Solution structure and dynamics of the A-T tract DNA decamer duplex d(GGTAATTACC)₂: implications for recognition by minor groove binding drugs

The structure of the DNA decamer duplex d(GGTAATTACC)₂ has been determined using NMR distance restraints and molecular dynamics simulations of 500 ps to 1 ns in aqueous solution at 300 K. Using both canonical A and canonical B starting structures [root-mean-square deviation (RMSD) 4.6 Å; 1 Å = 10^-10 m], with and without experimental restraints, we show that all four simulations converge to a similar envelope of final conformations with B-like helical parameters (pairwise RMSD 1.27-2.03 Å between time-averaged structures).
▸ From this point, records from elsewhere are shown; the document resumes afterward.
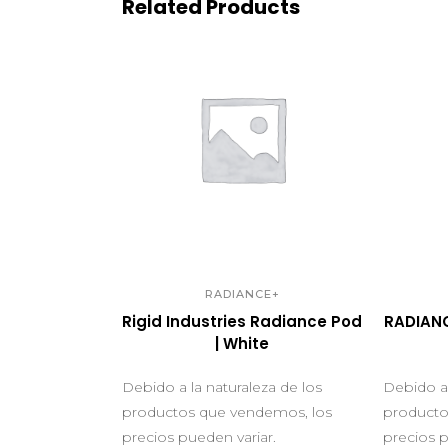
Related Products
QUICK VIEW
Q
RADIANCE+
Rigid Industries Radiance Pod
RADIANC
| White
Debido a la naturaleza de los
Debido a 
productos que vendemos, los
producto
precios pueden variar.
precios p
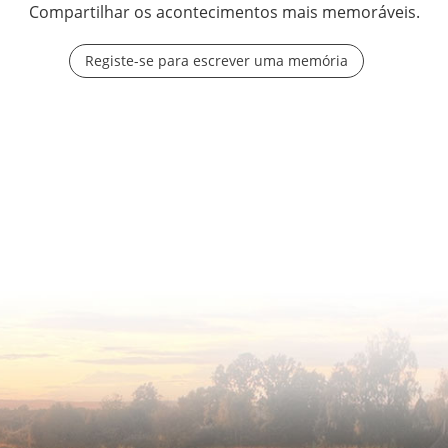
Compartilhar os acontecimentos mais memoráveis.
Registe-se para escrever uma memória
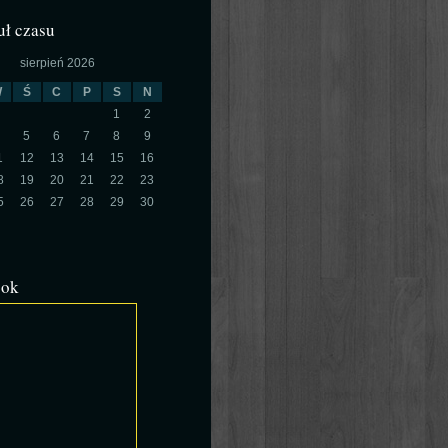
ł czasu
sierpień 2026
W
Ś
C
P
S
N
1
2
5
6
7
8
9
1
12
13
14
15
16
8
19
20
21
22
23
5
26
27
28
29
30
ook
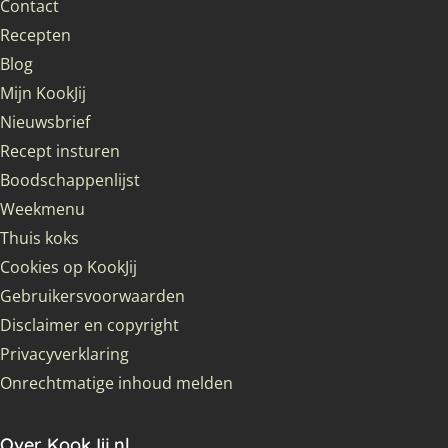
Contact
Recepten
Blog
Mijn KookJij
Nieuwsbrief
Recept insturen
Boodschappenlijst
Weekmenu
Thuis koks
Cookies op KookJij
Gebruikersvoorwaarden
Disclaimer en copyright
Privacyverklaring
Onrechtmatige inhoud melden
Over KookJij.nl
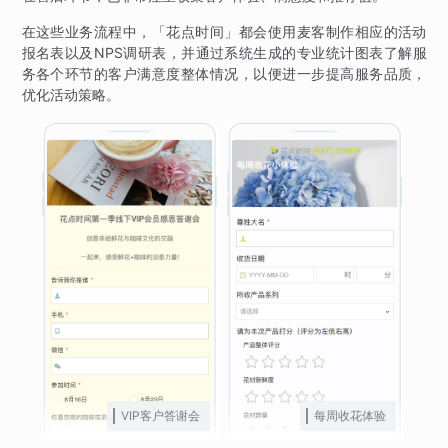
在这些业务流程中，「花点时间」都会使用麦客制作相应的活动
报名表以及NPS调研表，并通过系统生成的专业统计图表了解服
务各个环节的客户满意度整体情况，以便进一步提高服务品质，
优化活动策略。
VIP客户答谢会
每周收花体验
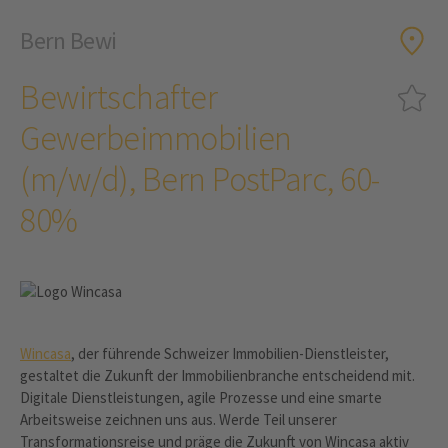
Bern Bewi
Bewirtschafter
Gewerbeimmobilien
(m/w/d), Bern PostParc, 60-
80%
Wincasa
, der führende Schweizer Immobilien-Dienstleister,
gestaltet die Zukunft der Immobilienbranche entscheidend mit.
Digitale Dienstleistungen, agile Prozesse und eine smarte
Arbeitsweise zeichnen uns aus. Werde Teil unserer
Transformationsreise und präge die Zukunft von Wincasa aktiv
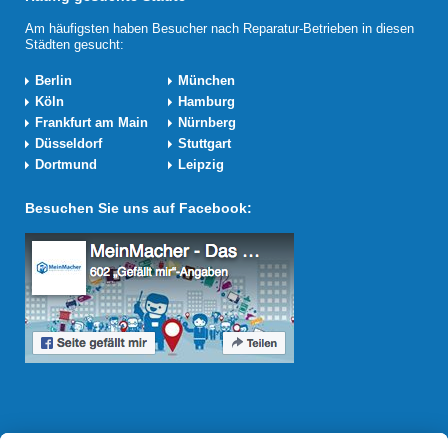
Am häufigsten haben Besucher nach Reparatur-Betrieben in diesen
Städten gesucht:
Berlin
München
Köln
Hamburg
Frankfurt am Main
Nürnberg
Düsseldorf
Stuttgart
Dortmund
Leipzig
Besuchen Sie uns auf Facebook:
Reparatur Revolution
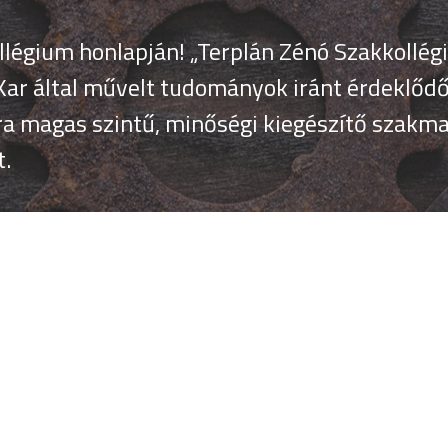
légium honlapján! „Terplán Zénó Szakkollégi
légium honlapján! „Terplán Zénó Szakkollégi
ar által művelt tudományok iránt érdeklődő
ar által művelt tudományok iránt érdeklődő
 magas szintű, minőségi kiegészítő szakmai
 magas szintű, minőségi kiegészítő szakmai
t.
t.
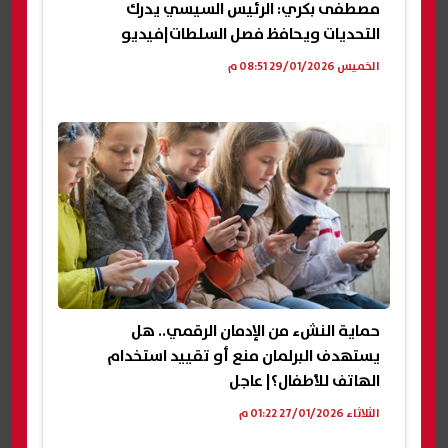
مصطفى بكري: الرئيس السيسي يدرك
التحديات ويحافظ فصل السلطات|فيديو
الخميس 29/01/2026 08:51 م
حماية النشء من الإدمان الرقمي.. هل
يستهدف البرلمان منع أو تقييد استخدام
الهاتف للأطفال؟| عاجل
الثلاثاء 27/01/2026 01:22 م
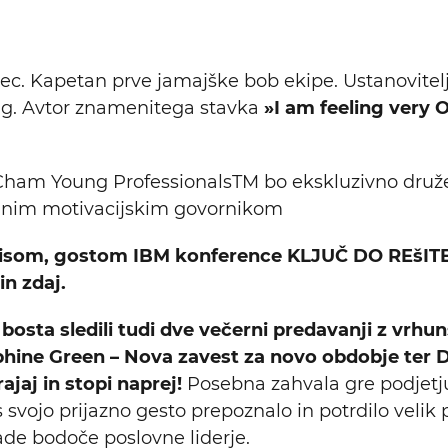
jec. Kapetan prve jamajške bob ekipe. Ustanovitel
g. Avtor znamenitega stavka
»I am feeling very 
Cham Young ProfessionalsTM bo ekskluzivno druže
mnim motivacijskim govornikom
isom, gostom IBM konference KLJUČ DO REšI
in zdaj.
bosta sledili tudi dve večerni predavanji z vrhu
hine Green – Nova zavest za novo obdobje ter
ajaj in stopi naprej!
Posebna zahvala gre podjet
e s svojo prijazno gesto prepoznalo in potrdilo veli
lade bodoče poslovne liderje.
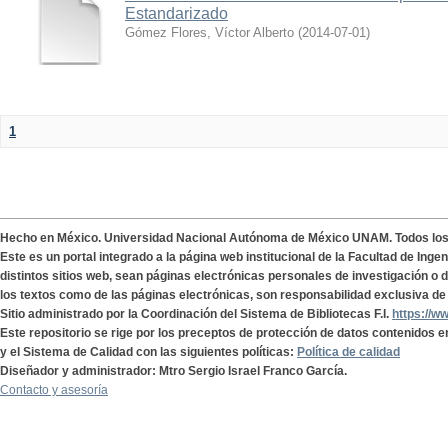
Estandarizado
Gómez Flores, Víctor Alberto
(
2014-07-01
)
1
Hecho en México. Universidad Nacional Autónoma de México UNAM. Todos lo
Este es un portal integrado a la página web institucional de la Facultad de Ing
distintos sitios web, sean páginas electrónicas personales de investigación o de
los textos como de las páginas electrónicas, son responsabilidad exclusiva de 
Sitio administrado por la Coordinación del Sistema de Bibliotecas F.I.
https://w
Este repositorio se rige por los preceptos de protección de datos contenidos e
y el Sistema de Calidad con las siguientes políticas:
Política de calidad
Diseñador y administrador: Mtro Sergio Israel Franco García.
Contacto y asesoría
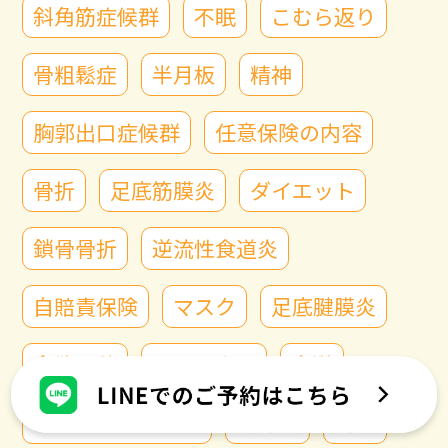
斜角筋症候群
不眠
こむら返り
骨粗鬆症
半月板
精神
胸郭出口症候群
任意保険の内容
骨折
足底筋膜炎
ダイエット
鎖骨骨折
逆流性食道炎
自賠責保険
マスク
足底腱膜炎
食欲の秋
リラックス
食道
ストレートネック
接骨院
内臓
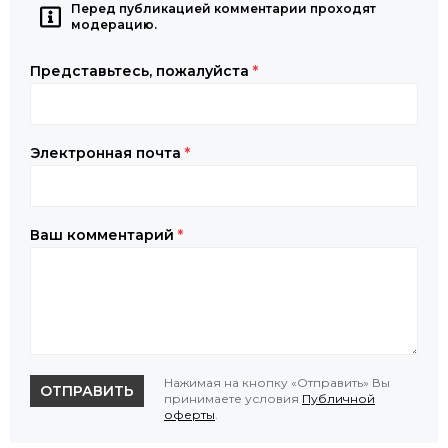
Перед публикацией комментарии проходят
модерацию.
Представьтесь, пожалуйста
*
Электронная почта
*
Ваш комментарий
*
Нажимая на кнопку «Отправить» Вы
ОТПРАВИТЬ
принимаете условия
Публичной
оферты
.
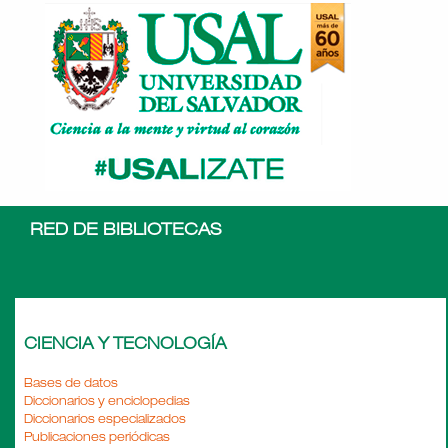
RED DE BIBLIOTECAS
CIENCIA Y TECNOLOGÍA
Bases de datos
Diccionarios y enciclopedias
Diccionarios especializados
Publicaciones periódicas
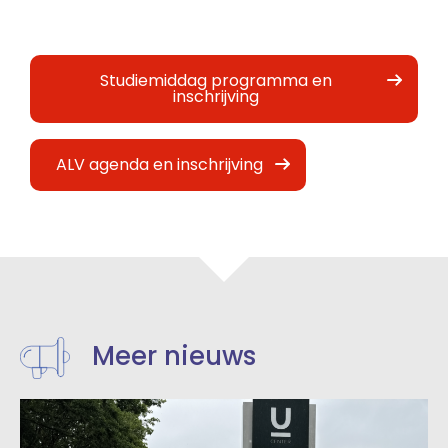
Studiemiddag programma en
inschrijving
ALV agenda en inschrijving
Meer nieuws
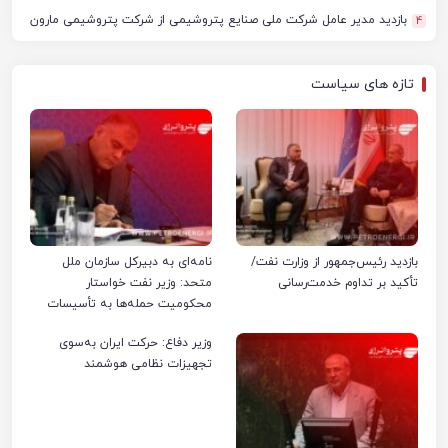
بازدید مدیر عامل شرکت ملی صنایع پتروشیمی از شرکت پتروشیمی مارون
4
تازه های سیاست
بازدید رئیس‌جمهور از وزارت نفت/
نامه‌ای به دبیرکل سازمان ملل
تأکید بر تداوم خدمت‌رسانی
متحد: وزیر نفت خواستار
محکومیت حمله‌ها به تأسیسات
صنعت نفت ایران شد
وزیر دفاع: حرکت ایران به‌سوی
تجهیزات نظامی هوشمند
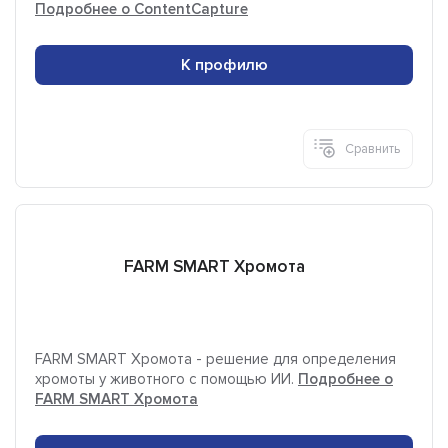
Подробнее о ContentCapture
К профилю
Сравнить
FARM SMART Хромота
FARM SMART Хромота - решение для определения
хромоты у животного с помощью ИИ.
Подробнее о
FARM SMART Хромота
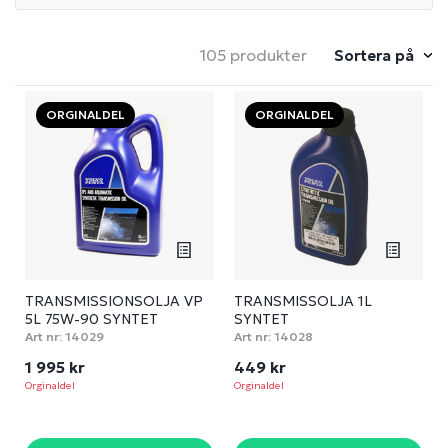
105 produkter
Sortera på
ORGINALDEL
ORGINALDEL
TRANSMISSIONSOLJA VP
TRANSMISSOLJA 1L
5L 75W-90 SYNTET
SYNTET
Art nr:
14029
Art nr:
14028
1 995 kr
449 kr
Orginaldel
Orginaldel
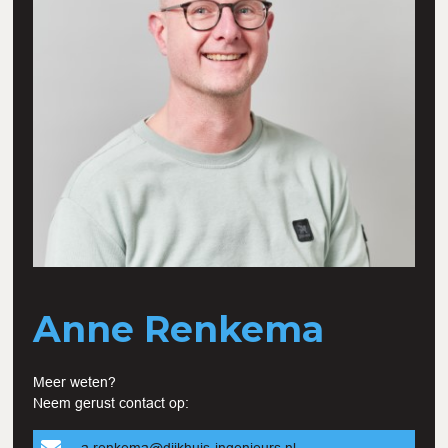
Anne Renkema
Meer weten?
Neem gerust contact op:
a.renkema@dijkhuis-ingenieurs.nl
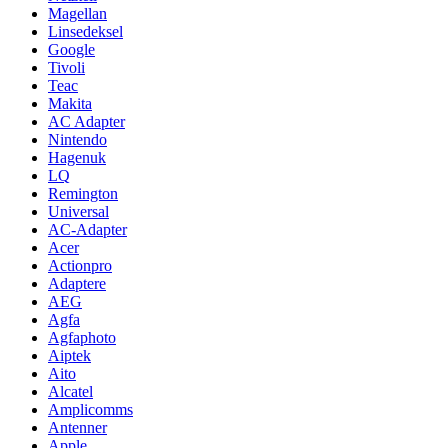
Magellan
Linsedeksel
Google
Tivoli
Teac
Makita
AC Adapter
Nintendo
Hagenuk
LQ
Remington
Universal
AC-Adapter
Acer
Actionpro
Adaptere
AEG
Agfa
Agfaphoto
Aiptek
Aito
Alcatel
Amplicomms
Antenner
Apple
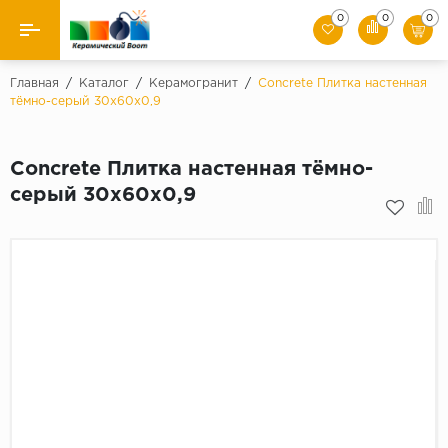
0
0
0
Назад
Главная
/
Каталог
/
Керамогранит
/
Concrete Плитка настенная
тёмно-серый 30х60x0,9
Производители
Concrete Плитка настенная тёмно-
Керамическая плитка
серый 30х60x0,9
Керамогранит
Мозаики
Искусственный камень
Клинкер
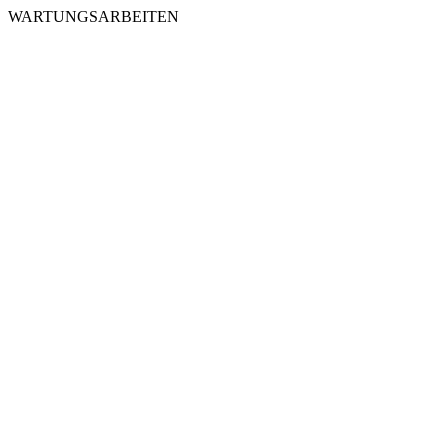
WARTUNGSARBEITEN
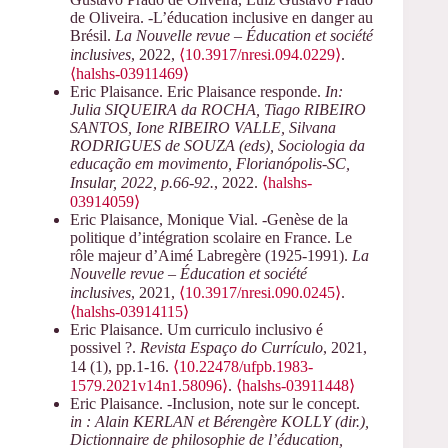
de Oliveira. -L’éducation inclusive en danger au
Brésil.
La Nouvelle revue – Éducation et société
inclusives
, 2022,
⟨10.3917/nresi.094.0229⟩
.
⟨halshs-03911469⟩
Eric Plaisance. Eric Plaisance responde.
In:
Julia SIQUEIRA da ROCHA, Tiago RIBEIRO
SANTOS, Ione RIBEIRO VALLE, Silvana
RODRIGUES de SOUZA (eds), Sociologia da
educação em movimento, Florianópolis-SC,
Insular, 2022, p.66-92.
, 2022.
⟨halshs-
03914059⟩
Eric Plaisance, Monique Vial. -Genèse de la
politique d’intégration scolaire en France. Le
rôle majeur d’Aimé Labregère (1925-1991).
La
Nouvelle revue – Éducation et société
inclusives
, 2021,
⟨10.3917/nresi.090.0245⟩
.
⟨halshs-03914115⟩
Eric Plaisance. Um curriculo inclusivo é
possivel ?.
Revista Espaço do Currículo
, 2021,
14 (1), pp.1-16.
⟨10.22478/ufpb.1983-
1579.2021v14n1.58096⟩
.
⟨halshs-03911448⟩
Eric Plaisance. -Inclusion, note sur le concept.
in : Alain KERLAN et Bérengère KOLLY (dir.),
Dictionnaire de philosophie de l’éducation,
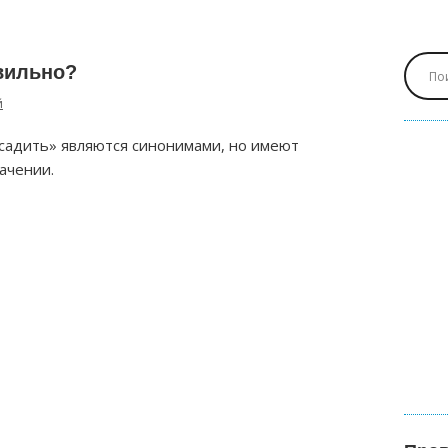
вильно?
й
«садить» являются синонимами, но имеют
ачении.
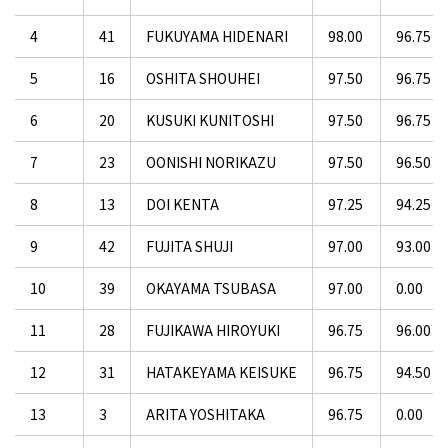
4
41
FUKUYAMA HIDENARI
98.00
96.75
5
16
OSHITA SHOUHEI
97.50
96.75
6
20
KUSUKI KUNITOSHI
97.50
96.75
7
23
OONISHI NORIKAZU
97.50
96.50
8
13
DOI KENTA
97.25
94.25
9
42
FUJITA SHUJI
97.00
93.00
10
39
OKAYAMA TSUBASA
97.00
0.00
11
28
FUJIKAWA HIROYUKI
96.75
96.00
12
31
HATAKEYAMA KEISUKE
96.75
94.50
13
3
ARITA YOSHITAKA
96.75
0.00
While the two restrained simulations reach a stable trajectory after 300-400 ps, the unrestrained trajectories take longer to equilibrate. We have analysed the dynamic aspects of these structures (sugar pucker, helical twist, roll, propeller twist and groove width) and show that the minor groove width in the AATT core of the duplex fluctuates significantly, sampling both wide and narrow conformations. The structure does not have the highly pre-organized narrow minor groove generally regarded as essential for recognition and binding by small molecules, suggesting that ligand binding carries with it a significant component of ‘induced-fit’. Our simulations show that there are significant differences in structure between the TpA step (where p = phosphate) and the ApA and ApT steps, where a large roll into the major groove at the TpA step appears to be an important factor in widening the minor groove at this position.